Resistência sem trégua
A vendedora D, 45 anos, de Cachoeirinha, destaca-se entre as mães, avós e parentes de crianças portadoras do HIV que freqüentam as reuniões mensais do Grupo de Atendimento a Aids Pediátrica (Gaap), do Hospital da Criança Conceição, em Porto Alegre. Decidida a defender com unhas e dentes os direitos do filho adotivo, portador do vírus da Aids, D está sempre encorajando os demais para que não percam as esperanças e não se rebaixem com a discriminação. Nestes casos, diz que devem, sem culpa ou vergonha, orientar e informar sobre o assunto. “Ouvi uma vizinha dizendo para a filha que não era para tomar banho de piscina com o V porque poderia se contaminar”, contou. “Deixei passar um tempo, sentei com ela e expliquei como se dá realmente o contágio, que não se pega o vírus num banho de piscina”.
Uma vez por mês, um profissional da equipe do Gaap recebe os familiares de crianças portadoras do vírus HIV para orientar sobre alimentação, higiene, saúde, direitos humanos e esclarece as dúvidas sobre a doença e a epidemia.

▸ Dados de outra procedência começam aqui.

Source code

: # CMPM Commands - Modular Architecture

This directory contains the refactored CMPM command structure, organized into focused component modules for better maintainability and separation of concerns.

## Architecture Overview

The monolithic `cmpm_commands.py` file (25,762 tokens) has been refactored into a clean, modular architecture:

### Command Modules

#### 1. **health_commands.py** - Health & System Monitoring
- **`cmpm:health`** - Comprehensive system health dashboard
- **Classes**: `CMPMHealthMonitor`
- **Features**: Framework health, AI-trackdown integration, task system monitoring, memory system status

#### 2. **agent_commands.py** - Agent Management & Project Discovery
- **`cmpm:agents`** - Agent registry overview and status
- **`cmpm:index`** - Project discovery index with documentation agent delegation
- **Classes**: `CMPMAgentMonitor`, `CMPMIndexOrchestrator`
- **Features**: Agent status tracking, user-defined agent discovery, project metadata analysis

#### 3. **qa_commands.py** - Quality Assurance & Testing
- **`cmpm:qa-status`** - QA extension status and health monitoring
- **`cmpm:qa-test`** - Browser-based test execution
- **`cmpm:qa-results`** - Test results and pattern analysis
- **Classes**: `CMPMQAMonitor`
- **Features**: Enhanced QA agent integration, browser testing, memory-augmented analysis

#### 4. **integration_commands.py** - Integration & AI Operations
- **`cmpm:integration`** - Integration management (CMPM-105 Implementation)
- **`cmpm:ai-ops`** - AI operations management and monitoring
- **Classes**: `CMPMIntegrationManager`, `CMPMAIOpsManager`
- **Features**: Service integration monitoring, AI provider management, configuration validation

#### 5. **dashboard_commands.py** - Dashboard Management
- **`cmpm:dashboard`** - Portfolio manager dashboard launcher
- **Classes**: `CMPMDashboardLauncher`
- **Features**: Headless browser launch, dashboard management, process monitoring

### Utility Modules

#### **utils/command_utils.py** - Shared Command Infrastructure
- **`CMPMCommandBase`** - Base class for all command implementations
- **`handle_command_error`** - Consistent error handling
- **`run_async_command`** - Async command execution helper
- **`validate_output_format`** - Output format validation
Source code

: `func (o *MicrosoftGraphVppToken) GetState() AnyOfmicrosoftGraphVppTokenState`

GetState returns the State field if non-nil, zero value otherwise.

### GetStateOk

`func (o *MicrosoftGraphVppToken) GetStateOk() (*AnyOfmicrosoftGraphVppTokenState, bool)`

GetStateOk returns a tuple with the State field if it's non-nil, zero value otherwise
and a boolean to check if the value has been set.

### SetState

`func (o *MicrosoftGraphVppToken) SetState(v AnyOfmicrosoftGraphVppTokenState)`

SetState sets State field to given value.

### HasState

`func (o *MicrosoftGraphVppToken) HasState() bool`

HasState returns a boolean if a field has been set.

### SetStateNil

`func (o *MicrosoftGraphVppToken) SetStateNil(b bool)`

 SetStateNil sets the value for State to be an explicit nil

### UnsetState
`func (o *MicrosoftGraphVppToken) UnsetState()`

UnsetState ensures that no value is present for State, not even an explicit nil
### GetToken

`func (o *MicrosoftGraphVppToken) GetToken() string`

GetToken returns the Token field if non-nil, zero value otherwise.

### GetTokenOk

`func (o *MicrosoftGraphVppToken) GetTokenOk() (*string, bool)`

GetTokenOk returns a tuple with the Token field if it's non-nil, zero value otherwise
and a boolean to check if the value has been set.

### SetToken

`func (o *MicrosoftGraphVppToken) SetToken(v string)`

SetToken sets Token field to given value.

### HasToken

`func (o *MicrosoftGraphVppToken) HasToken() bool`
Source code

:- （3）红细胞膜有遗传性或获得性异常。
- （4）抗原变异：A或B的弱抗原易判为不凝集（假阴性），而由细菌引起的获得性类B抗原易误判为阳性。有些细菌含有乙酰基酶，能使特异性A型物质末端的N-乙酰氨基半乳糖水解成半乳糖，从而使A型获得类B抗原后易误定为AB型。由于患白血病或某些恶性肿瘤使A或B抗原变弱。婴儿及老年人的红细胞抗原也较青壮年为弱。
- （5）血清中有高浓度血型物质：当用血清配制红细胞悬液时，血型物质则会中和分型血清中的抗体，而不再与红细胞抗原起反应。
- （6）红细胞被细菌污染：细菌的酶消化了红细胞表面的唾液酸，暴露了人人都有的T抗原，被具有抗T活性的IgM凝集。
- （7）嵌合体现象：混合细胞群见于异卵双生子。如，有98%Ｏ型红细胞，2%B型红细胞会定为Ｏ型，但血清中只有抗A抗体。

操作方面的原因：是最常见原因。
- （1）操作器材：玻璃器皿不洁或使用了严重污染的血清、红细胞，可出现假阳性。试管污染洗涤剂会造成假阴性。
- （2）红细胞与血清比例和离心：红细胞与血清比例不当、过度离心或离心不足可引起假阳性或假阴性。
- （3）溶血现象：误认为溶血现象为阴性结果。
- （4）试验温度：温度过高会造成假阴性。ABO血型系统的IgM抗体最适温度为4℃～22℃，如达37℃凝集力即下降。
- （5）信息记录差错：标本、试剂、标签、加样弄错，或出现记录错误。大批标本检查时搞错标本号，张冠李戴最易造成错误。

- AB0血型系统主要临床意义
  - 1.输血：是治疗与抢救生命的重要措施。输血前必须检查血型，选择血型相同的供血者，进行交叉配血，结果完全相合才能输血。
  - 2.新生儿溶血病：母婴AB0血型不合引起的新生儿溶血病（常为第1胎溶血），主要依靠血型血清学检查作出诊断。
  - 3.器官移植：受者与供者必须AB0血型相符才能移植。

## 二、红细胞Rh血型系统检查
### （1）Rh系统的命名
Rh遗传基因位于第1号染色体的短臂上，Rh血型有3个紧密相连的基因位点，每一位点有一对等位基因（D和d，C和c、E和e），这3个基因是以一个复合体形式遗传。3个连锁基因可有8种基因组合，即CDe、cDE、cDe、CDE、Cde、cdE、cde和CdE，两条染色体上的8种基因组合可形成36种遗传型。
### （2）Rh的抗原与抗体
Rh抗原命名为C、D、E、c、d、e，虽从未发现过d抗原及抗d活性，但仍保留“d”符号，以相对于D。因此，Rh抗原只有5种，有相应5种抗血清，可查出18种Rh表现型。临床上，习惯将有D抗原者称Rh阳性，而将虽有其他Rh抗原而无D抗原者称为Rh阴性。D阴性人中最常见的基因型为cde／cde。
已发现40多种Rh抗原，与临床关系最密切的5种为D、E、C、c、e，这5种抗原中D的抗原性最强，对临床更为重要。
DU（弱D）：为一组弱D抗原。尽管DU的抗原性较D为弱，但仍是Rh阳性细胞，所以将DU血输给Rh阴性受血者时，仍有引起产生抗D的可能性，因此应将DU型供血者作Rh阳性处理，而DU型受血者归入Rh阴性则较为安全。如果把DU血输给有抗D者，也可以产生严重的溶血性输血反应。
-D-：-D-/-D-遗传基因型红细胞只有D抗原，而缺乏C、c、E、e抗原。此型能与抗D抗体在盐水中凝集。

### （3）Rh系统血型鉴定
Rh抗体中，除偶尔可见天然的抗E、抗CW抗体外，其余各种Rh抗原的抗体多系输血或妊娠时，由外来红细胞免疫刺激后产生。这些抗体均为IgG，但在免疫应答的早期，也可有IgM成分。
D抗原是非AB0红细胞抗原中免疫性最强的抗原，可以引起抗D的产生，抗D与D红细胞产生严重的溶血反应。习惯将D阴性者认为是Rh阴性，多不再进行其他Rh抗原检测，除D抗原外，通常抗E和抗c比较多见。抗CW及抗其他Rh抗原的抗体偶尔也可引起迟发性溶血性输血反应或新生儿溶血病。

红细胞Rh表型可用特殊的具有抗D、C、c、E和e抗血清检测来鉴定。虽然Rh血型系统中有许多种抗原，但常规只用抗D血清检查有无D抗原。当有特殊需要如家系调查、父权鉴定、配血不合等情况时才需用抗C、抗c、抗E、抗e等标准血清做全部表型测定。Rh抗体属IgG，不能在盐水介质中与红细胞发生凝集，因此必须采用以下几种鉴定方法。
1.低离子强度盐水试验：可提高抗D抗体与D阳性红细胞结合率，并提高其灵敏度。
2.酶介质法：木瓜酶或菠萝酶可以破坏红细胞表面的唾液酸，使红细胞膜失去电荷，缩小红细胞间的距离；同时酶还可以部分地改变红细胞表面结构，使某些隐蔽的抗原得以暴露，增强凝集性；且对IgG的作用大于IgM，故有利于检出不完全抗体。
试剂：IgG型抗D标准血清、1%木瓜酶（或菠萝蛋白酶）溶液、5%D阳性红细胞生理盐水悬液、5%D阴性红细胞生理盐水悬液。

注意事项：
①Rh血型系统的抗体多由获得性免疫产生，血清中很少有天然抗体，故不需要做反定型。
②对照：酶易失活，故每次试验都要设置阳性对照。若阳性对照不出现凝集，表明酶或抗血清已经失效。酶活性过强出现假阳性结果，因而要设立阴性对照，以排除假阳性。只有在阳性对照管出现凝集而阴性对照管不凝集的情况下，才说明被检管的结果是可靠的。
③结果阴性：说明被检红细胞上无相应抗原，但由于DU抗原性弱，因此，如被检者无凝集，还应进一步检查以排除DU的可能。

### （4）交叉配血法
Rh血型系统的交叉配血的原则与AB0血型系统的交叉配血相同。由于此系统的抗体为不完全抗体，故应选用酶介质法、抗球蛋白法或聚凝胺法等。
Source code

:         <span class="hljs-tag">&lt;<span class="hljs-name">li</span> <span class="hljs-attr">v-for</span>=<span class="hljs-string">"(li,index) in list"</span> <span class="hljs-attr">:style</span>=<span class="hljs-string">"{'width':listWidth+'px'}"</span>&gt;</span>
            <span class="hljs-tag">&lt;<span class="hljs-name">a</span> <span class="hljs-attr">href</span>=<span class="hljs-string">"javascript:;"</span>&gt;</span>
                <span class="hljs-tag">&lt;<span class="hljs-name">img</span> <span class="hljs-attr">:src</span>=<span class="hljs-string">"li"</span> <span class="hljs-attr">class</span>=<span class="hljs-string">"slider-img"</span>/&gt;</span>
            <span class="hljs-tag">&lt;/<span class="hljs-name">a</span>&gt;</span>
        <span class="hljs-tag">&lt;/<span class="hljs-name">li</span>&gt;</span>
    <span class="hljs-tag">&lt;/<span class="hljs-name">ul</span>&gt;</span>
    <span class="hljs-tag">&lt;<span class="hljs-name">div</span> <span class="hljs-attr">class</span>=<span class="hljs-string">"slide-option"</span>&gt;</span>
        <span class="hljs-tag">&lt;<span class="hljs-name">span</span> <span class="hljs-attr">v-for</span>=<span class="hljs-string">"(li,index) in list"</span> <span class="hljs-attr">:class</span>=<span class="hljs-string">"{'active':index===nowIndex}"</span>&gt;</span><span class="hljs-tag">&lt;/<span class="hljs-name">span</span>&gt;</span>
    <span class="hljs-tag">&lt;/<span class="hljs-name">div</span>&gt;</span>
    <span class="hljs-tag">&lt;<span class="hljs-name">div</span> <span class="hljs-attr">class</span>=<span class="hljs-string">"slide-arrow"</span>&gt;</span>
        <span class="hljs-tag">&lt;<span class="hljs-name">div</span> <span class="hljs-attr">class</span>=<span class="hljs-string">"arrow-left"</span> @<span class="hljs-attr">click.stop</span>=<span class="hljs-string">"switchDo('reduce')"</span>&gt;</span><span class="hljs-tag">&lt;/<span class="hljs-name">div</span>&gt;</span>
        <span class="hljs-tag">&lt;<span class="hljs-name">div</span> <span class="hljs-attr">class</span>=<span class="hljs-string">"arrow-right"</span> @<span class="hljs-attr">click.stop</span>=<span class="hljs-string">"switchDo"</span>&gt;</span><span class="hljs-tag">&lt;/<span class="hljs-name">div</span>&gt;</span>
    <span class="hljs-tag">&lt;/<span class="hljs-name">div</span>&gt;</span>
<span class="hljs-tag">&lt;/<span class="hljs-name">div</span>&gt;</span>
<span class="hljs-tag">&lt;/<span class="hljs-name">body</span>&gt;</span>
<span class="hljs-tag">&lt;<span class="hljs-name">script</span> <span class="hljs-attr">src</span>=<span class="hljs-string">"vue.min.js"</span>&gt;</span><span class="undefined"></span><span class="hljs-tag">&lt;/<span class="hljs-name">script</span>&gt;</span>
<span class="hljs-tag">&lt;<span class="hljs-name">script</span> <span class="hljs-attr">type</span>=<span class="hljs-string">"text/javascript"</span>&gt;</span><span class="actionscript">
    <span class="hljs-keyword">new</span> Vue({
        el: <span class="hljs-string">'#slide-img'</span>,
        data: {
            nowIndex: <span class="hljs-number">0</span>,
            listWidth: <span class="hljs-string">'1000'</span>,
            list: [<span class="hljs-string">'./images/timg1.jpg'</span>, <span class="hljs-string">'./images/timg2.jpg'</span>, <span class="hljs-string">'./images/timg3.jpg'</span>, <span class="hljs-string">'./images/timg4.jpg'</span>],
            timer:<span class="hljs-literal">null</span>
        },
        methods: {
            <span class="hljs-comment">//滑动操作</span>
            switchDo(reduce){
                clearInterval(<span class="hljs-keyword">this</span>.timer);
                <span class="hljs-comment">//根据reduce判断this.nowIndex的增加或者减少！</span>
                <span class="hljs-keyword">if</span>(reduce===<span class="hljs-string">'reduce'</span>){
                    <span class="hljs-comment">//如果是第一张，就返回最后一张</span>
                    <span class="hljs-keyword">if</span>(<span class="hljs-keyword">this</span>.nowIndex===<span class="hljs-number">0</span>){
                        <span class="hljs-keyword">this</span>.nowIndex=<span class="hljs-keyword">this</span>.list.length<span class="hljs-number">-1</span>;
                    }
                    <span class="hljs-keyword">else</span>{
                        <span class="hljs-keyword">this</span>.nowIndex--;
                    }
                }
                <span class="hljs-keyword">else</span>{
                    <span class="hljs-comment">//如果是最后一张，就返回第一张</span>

É através do grupo também que cada família recebe uma cesta básica, doada pela comunidade.
O grupo foi criado em março de 1996, quando passou a acompanhar 250 crianças infectadas. Mas a equipe já atendia aos casos que procuravam ajuda no Hospital Conceição desde o surgimento da epidemia. “No início, eram crianças que adquiriram o vírus via transfusão de sangue”, relata o pediatra Luiz Alberto Vanni, da equipe do Gaap. “Depois começaram a surgir crianças soropositivas, filhos de mães infectadas”.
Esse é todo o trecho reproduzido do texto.